__Exercise 1__.
Please answer these about the forum post on Parallel.For:
(a) What is the name of the method shown in the post?
(b) According to the code comment, which loop is parallelized?
(c) On which thread were matA and matB created and initialized?
__Exercise 2__. Duplicate the passage of the forum post on Parallel.For, starting with "static void MultiplyMatricesParallel(double[,]" and going on through "< matBCols; j++)".
__Exercise 3__. Go on with the forum post on Parallel.For from the point where it stops.

__Document excerpt__.
*****

6
votes

Microsoft's documention of Parallel.For contains the following method:

static void MultiplyMatricesParallel(double[,] matA, double[,] matB, double[,] result)
{
    int matACols = matA.GetLength(1);
    int matBCols = matB.GetLength(1);
    int matARows = matA.GetLength(0);

    // A basic matrix multiplication.
    // Parallelize the outer loop to partition the source array by rows.
    Parallel.For(0, matARows, i =>
    {
        for (int j = 0; j < matBCols; j++)
        {
            double temp = 0;
            for (int k = 0; k < matACols; k++)
            {
                temp += matA[i, k] * matB[k, j];
            }
            result[i, j] = temp;
        }
    }); // Parallel.For
}

In this method, potentially multiple threads read values from matA and matB, which were both created and initialized on the calling thread, and potentially multiple threads write values to result, which is later read by the calling thread. Within the lambda passed to Parallel.For, there is no explicit locking around the array reads and writes. Because this example comes from Microsoft, I assume it's thread-safe, but I'm trying to understand what's going on behind the scenes to make it thread-safe.

*****

__Stored data__.
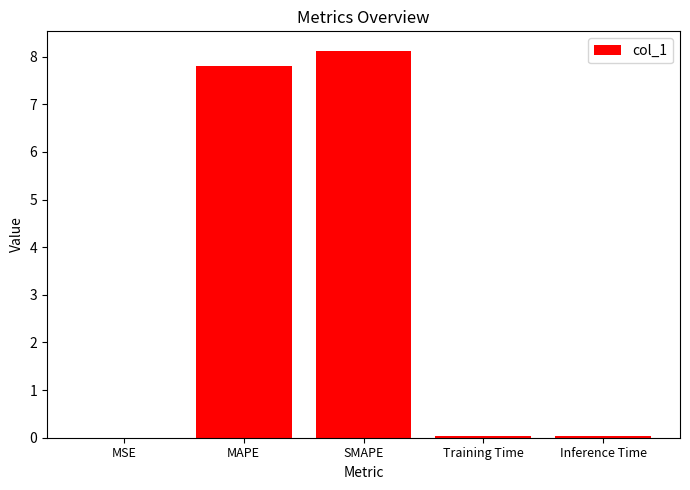

At which label is the value closest to 4?

MAPE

*****

__Exercise output 1__.
(a) MultiplyMatricesParallel
(b) The outer loop, to partition the source array by rows
(c) The calling thread

__Exercise output 2__.
static void MultiplyMatricesParallel(double[,] matA, double[,] matB, double[,] result)
{
    int matACols = matA.GetLength(1);
    int matBCols = matB.GetLength(1);
    int matARows = matA.GetLength(0);

    // A basic matrix multiplication.
    // Parallelize the outer loop to partition the source array by rows.
    Parallel.For(0, matARows, i =>
    {
        for (int j = 0; j < matBCols; j++)

__Exercise output 3__.
To the best of my understanding from what I've read and other questions I've asked on SO (for example this one), several memory barriers are needed to make this all work. Those are:

  1. a memory barrier on the calling thread after creating and intializing matA and matB,
  2. a memory barrier on each non-calling thread before reading values from matA and matB,
  3. a memory barrier on each non-calling thread after writing values to result, and
  4. a memory barrier on the calling thread before reading values from result.

Have I understood this correctly?

If so, does Parallel.For do all of that somehow? I went digging in the reference source but had trouble following the code. I didn't see any lock blocks or MemoryBarrier calls.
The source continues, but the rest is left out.